22. Juli 2014

St. Pauli plant die neuen Esso-Häuser:

Bezirk und Planbude stellen das Beteiligungsverfahren vor

Eine neue Form der Beteiligung stellte heute Andy Grote, Bezirksamtsleiter Hamburg-Mitte zusammen mit dem Team der Planbude vor. Die Planbude GbR wird durch den Bezirk mit der Durchführung des Beteiligungsverfahrens beauftragt.  Anfang August startet das Beteiligungsverfahren für die Bebauung auf dem Areal der ehemaligen Esso-Häuser zunächst mit einem thematischen Workshop. Ende August soll ein großes Eröffnungsfest folgen. Der gesamte Stadtteil ist eingeladen, beim Planungsprozess mitzuwirken. Angesetzt wird das Verfahren für ein halbes Jahr. Die Ergebnisse sollen in den Auslobungstext des darauf folgenden städtebaulichen Wettbewerbs einfließen. Für die Begleitung, Koordination und Moderation des Prozesses ist das Planungsbüro Urbanista beauftragt worden, außerdem wird es ein den Prozess begleitendes Gremium geben, in dem Eigentümer, Kommunalpolitik, Initiativen und Bezirk die weiteren politischen Rahmenbedingungen verhandeln und das als Kommunikationsplattform dient.

 

„Der heute vorgestellte Planungsprozess soll durch den Stadtteil getragen werden. Er verspricht einen neue Qualität und eine neue Kultur von Beteiligung, dessen Tiefe innovativ und einzigartig für Hamburg werden kann. Allen Beteiligten war heute anzumerken, dass der gemeinsame Wille ein echtes unverwechselbares Stück St. Pauli zu planen vorhanden ist. Die SPD im Bezirk unterstützt das Verfahren und sieht es als eine große Chance an, die Atmosphäre und den sozialen Zusammenhalt im Viertel mitzunehmen. St. Pauli hat ein einzigartiges Gesicht, das durch einen einzigartigen Planungsprozess aufgenommen werden muss. Alle Akteure sind dazu aufgerufen, gemeinsam verantwortlich mit dieser Aufgabe umzugehen. Gerade die Mischung aus dem Team der Planbude, Bezirk und dem Planungsbüro Urbanista verspricht hierfür eine enorme Reichweite“ so Henriette von Enckevort (34), SPD-Bezirksabgeordnete aus St. Pauli.

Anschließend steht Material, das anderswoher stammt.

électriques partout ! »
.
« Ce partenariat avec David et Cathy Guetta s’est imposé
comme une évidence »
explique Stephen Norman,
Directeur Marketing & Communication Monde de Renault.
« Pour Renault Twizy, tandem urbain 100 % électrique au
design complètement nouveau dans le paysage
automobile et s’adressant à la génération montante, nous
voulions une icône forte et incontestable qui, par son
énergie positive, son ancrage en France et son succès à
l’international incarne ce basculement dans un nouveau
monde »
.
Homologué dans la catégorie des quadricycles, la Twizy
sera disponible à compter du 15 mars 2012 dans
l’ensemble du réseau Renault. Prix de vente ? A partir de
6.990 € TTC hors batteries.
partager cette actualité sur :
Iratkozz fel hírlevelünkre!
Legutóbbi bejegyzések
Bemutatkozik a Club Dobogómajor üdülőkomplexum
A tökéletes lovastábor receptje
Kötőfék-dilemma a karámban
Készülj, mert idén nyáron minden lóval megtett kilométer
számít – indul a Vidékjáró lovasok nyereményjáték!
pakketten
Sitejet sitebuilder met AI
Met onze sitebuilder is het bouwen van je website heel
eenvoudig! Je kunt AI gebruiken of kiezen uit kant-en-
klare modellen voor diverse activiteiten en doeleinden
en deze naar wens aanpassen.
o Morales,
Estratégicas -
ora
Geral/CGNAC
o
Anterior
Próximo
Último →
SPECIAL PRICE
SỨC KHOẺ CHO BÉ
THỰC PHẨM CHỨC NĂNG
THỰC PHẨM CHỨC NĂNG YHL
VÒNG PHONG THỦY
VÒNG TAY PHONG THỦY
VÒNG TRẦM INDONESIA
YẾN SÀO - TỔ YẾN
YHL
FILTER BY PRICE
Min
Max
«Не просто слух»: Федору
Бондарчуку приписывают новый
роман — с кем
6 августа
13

„Unsere bereits im Jahr 2012 aufgestellten Rahmenbedingungen, insbesondere die Verwirklichung von 50% gefördertem Wohnen erhalten wir aufrecht und geben sie als Rahmenbedingung mit in den nun beginnenden Prozess. Wir hoffen auf ein konstruktives Verfahren und eine vertrauensvolle Zusammenarbeit aller Akteure. Jeder der beteiligt werden will, soll die Chance haben sich zu beteiligen,“ so Falko Droßmann (40), SPD Fraktionschef in Hamburg-Mitte.